IS-Terrorist aus Solingen soll sich in die Luft gesprengt haben

Ex-Vorsitzender der Salafisten-Moschee : Solinger soll sich in Syrien in die Luft gesprengt haben

Einem Medienbericht zufolge soll ein Mann, der früher in Solingen lebte, in Syrien ein Selbstmordattentat verübt haben. Der Mann war früher zweiter Vorsitzender der Salafisten-Moschee in der Nordstadt.

Die Liste von IS-Kämpfern aus der Klingenstadt, die im Nahen Osten ums Leben gekommen sind, wird immer länger. Schon vor einigen Jahren sorgte unter anderem ein junger Mann für Schlagzeilen, der 2014 nach Überzeugung der Sicherheitsbehörden bei einem Selbstmordattentat Dutzende von Menschen mit in den Tod gerissen hatte. Und nun wurde bekannt, dass sich auch der einstige zweite Vorsitzende der vor einigen Jahren verbotenen Solinger Salafisten-Gemeinde in Syrien selbst in die Luft gesprengt haben könnte.

Einem Bericht der „Bild-Zeitung“ zufolge soll der gebürtige Palästinenser den Anschlag im Jahr 2016 im syrischen Manbij durchgeführt haben. Wie das Blatt am zurückliegenden Wochenende meldete, hatte der Mann zuvor mit Teilen seiner Familie einige Zeit in der Stadt im Norden des Bürgerkriegslandes gelebt und für den sogenannten Islamischen Staat (IS) eine leitende Position in dem 70.000-Einwohnerort nahe der türkischen Grenze eingenommen.

So zitiert „Bild“ unter anderem einen Zeugen, der den besagten Solinger als „eine Art Bürgermeister“ beschrieb. Allerdings dürfte diese eher privilegierte Rolle spätestens im Frühjahr 2016 zu Ende gegangen sein.
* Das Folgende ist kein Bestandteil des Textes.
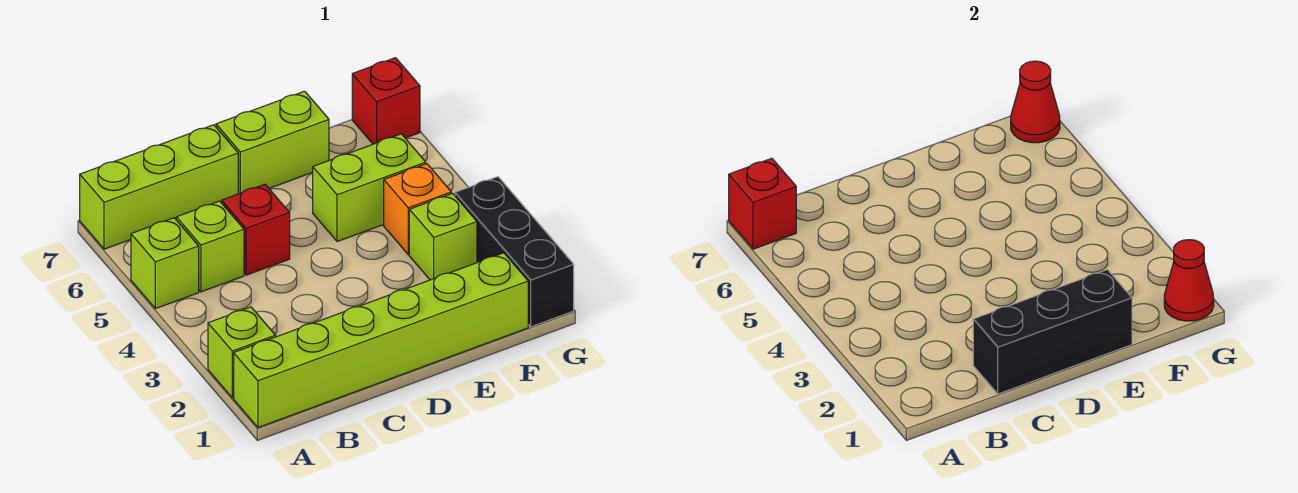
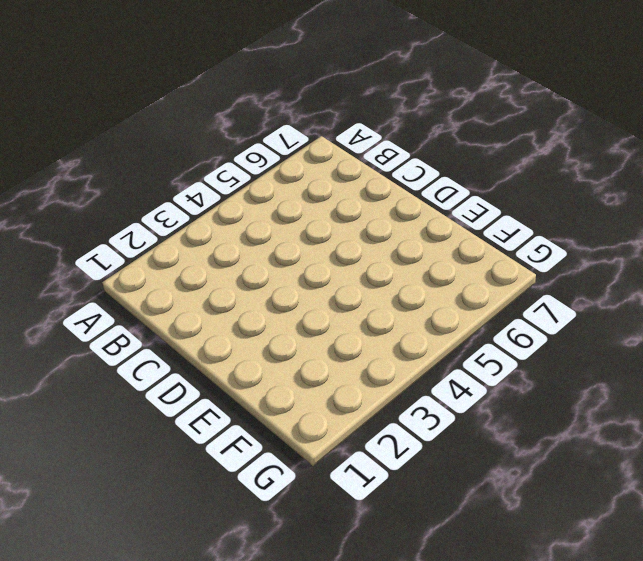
none -> lime 1x6 brick [234,253,528,428]
none -> lime 1x1 brick [208,307,276,398]
none -> lime 1x1 brick [131,218,199,309]

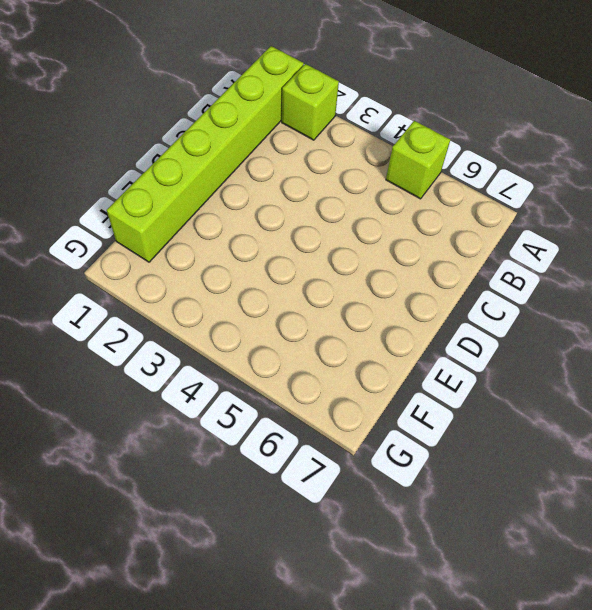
none -> lime 1x3 brick [80,125,238,249]
none -> lime 1x1 brick [176,201,244,292]
none -> red 1x1 brick [222,184,290,275]

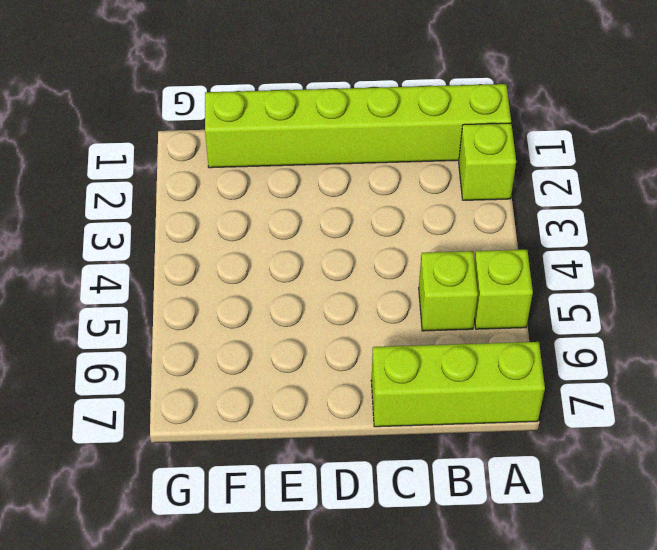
none -> red 1x1 brick [222,184,290,275]
none -> lime 1x2 brick [216,91,329,194]
none -> lime 1x2 brick [313,134,426,242]

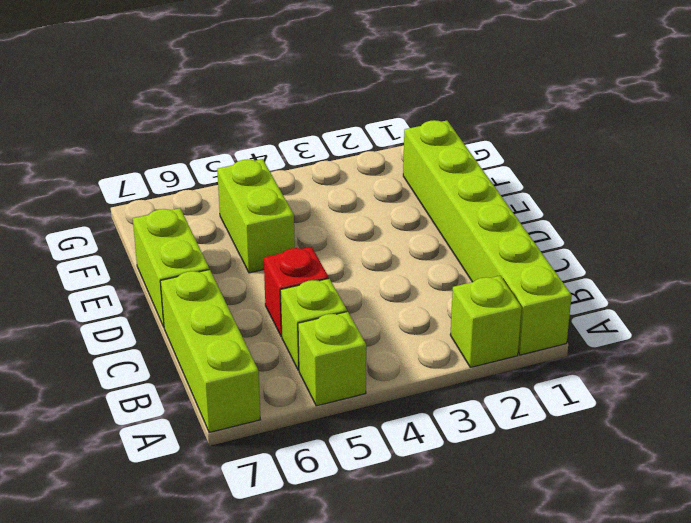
none -> lime 1x1 brick [409,193,477,280]
none -> orange 1x1 brick [384,164,451,254]
none -> black 1x3 brick [455,177,574,327]

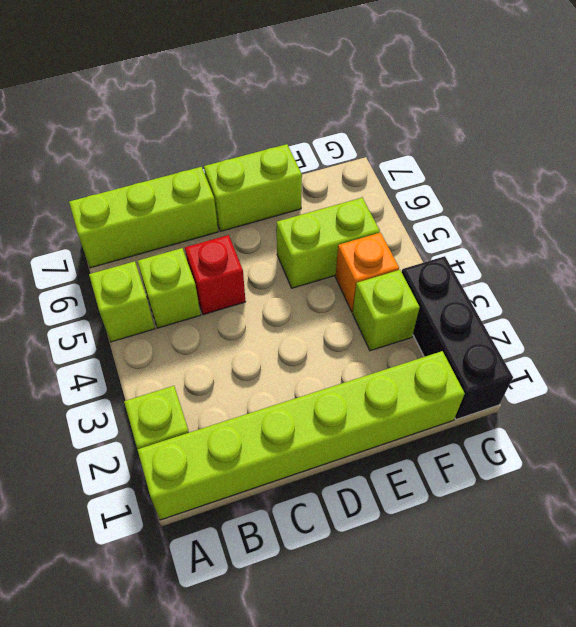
none -> red 1x1 brick [352,58,420,144]
none -> red 1x1 brick [729,158,796,249]
none -> black 1x3 brick [973,270,1132,394]

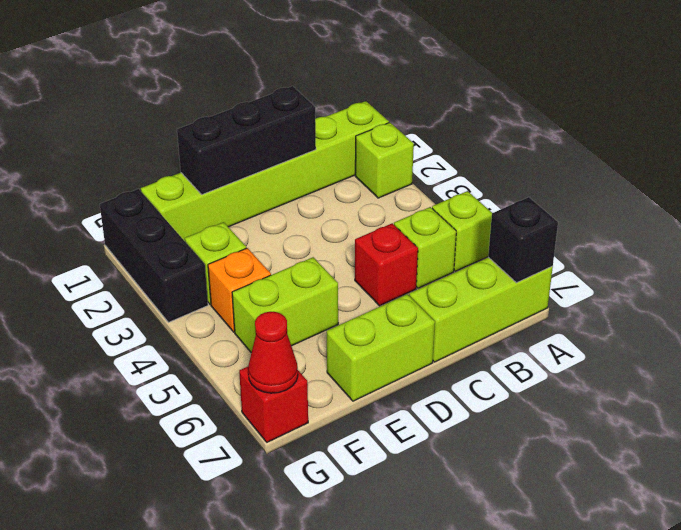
black 1x1 brick [488,197,558,283] -> red 1x1 brick [729,158,796,249]
none -> red 1x1 cone [1164,240,1214,321]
Denn zu diesem Zeitpunkt rückten kurdische Truppen zu der vom IS besetzten Stadt vor, was schließlich viele der aus Deutschland eingereisten IS-Kämpfer dazu bewog, sich in andere Teile Syriens abzusetzen. Der Palästinenser, der vor seiner Ausreise in den Nahen Osten viele Jahre im Bergischen Land gelebt hat, soll sich hingegen dazu entschieden haben, in Manbij zu bleiben, wo es zuletzt zu dem Selbstmordanschlag gekommen sein dürfte.

Zuzeiten der letztlich geschlossenen Millatu-Ibrahim-Moschee an der Konrad-Adenauer-Straße in der Nordstadt war der Mann bisweilen als eine Art „gemäßigter“ Sprecher der Salafisten in Erscheinung getreten. So hatte sich der Palästinenser unter anderem auch nach der Räumung der Gebetsräume durch die Polizei im Sommer 2012 gegenüber der Öffentlichkeit geäußert und erklärt, bei der Solinger Moschee habe es sich keineswegs um ein Sammelbecken für islamistische Extremisten gehandelt.

Tatsächlich jedoch waren an der Konrad-Adenauer-Straße phasenweise die führenden Köpfe der deutschen Salafisten-Szene untergekommen. So verbrachten beispielsweise der Berliner Ex-Rapper Denis Cuspert und der Österreicher Mohamed Mahmoud, die beide später in Syrien schwere Verbrechen begangen haben sollen, einige Zeit in der Solinger Nordstadt.